- **O que fazer**
1) Na notícia sobre o comércio brasileiro, qual foi o aumento do setor em comparação com março do ano anterior?
2) Continue a notícia sobre o comércio brasileiro a partir do ponto em que ela termina.
--- Texto para leitura ---
Crescimento do Comércio Brasileiro Atinge Recorde com Queda do Dólar

O comércio brasileiro registrou um crescimento de 0,5% entre fevereiro e março de 2026, impulsionado pela desvalorização do dólar, que facilitou as vendas de produtos importados. Este resultado representa a terceira alta consecutiva do setor, que alcançou um patamar recorde. Comparado a março do ano anterior, o comércio teve um aumento de 4%, e no acumulado dos últimos 12 meses, a expansão foi de 1,8%. Os dados foram divulgados pelo Instituto Brasileiro de Geografia e Estatística (IBGE) nesta quarta-feira, dia 13.

Desempenho Mensal e Tendência de Crescimento

O analista do IBGE, Cristiano Santos, destacou que o setor tem mostrado uma tendência de alta desde outubro de 2025, que não foi afetada pela baixa registrada em dezembro. Ao longo dos últimos meses, as variações no comércio foram as seguintes: outubro (0,5%), novembro (1%), dezembro (-0,3%), janeiro (0,5%), fevereiro (0,7%) e março (0,5%).

Setores em Alta e em Baixa

A pesquisa revelou que, entre os oito grupos de atividades analisados, cinco apresentaram crescimento em março. Os setores que mais se destacaram foram: equipamentos e material para escritório, informática e comunicação (5,7%); combustíveis e lubrificantes (2,9%); outros artigos de uso pessoal e doméstico (2,9%); livros, jornais, revistas e papelaria (0,7%); e artigos farmacêuticos, médicos, ortopédicos e de perfumaria (0,1%). Por outro lado, as categorias de móveis e eletrodomésticos registraram uma queda de 0,9%, enquanto hipermercados, supermercados e produtos alimentícios, bebidas e fumo apresentaram um recuo de 1,4%.
--- Dados fornecidos ---
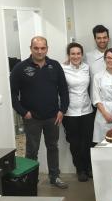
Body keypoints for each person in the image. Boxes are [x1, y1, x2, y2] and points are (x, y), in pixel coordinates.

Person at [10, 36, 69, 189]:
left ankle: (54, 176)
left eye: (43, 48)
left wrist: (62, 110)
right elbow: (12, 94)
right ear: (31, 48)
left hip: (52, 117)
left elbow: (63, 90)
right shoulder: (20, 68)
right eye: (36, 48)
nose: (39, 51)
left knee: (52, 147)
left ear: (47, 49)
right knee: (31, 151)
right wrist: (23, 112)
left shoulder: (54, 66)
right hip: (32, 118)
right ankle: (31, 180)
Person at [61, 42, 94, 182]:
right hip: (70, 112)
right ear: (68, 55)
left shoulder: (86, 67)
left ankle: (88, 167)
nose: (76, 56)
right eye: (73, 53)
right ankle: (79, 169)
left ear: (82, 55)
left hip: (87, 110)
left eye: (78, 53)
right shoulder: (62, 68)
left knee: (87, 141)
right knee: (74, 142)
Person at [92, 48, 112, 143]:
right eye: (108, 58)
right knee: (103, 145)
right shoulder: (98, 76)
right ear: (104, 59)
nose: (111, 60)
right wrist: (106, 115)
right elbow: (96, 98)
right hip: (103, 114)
---
- **Respostas por tarefa**
1) 4%.

2)
Impacto da Desvalorização do Dólar

De acordo com Santos, a alta de 5,7% em equipamentos e material para escritório está diretamente ligada à queda do dólar, que se desvalorizou em relação ao real, tornando produtos importados mais acessíveis. Em março, a moeda americana estava cotada a R$ 5,23, comparado a R$ 5,75 um ano antes. Esse cenário permitiu que as empresas aumentassem seus estoques e realizassem promoções, um fator que contribuiu significativamente para o desempenho do setor.

Desempenho do Setor de Combustíveis

Apesar do aumento nos preços dos combustíveis, impulsionado por conflitos no Oriente Médio, o segmento de combustíveis e lubrificantes ainda conseguiu um crescimento de 2,9%. Santos observou que a demanda se manteve estável, resultando em um aumento de 11,4% nas receitas do setor no mês de março.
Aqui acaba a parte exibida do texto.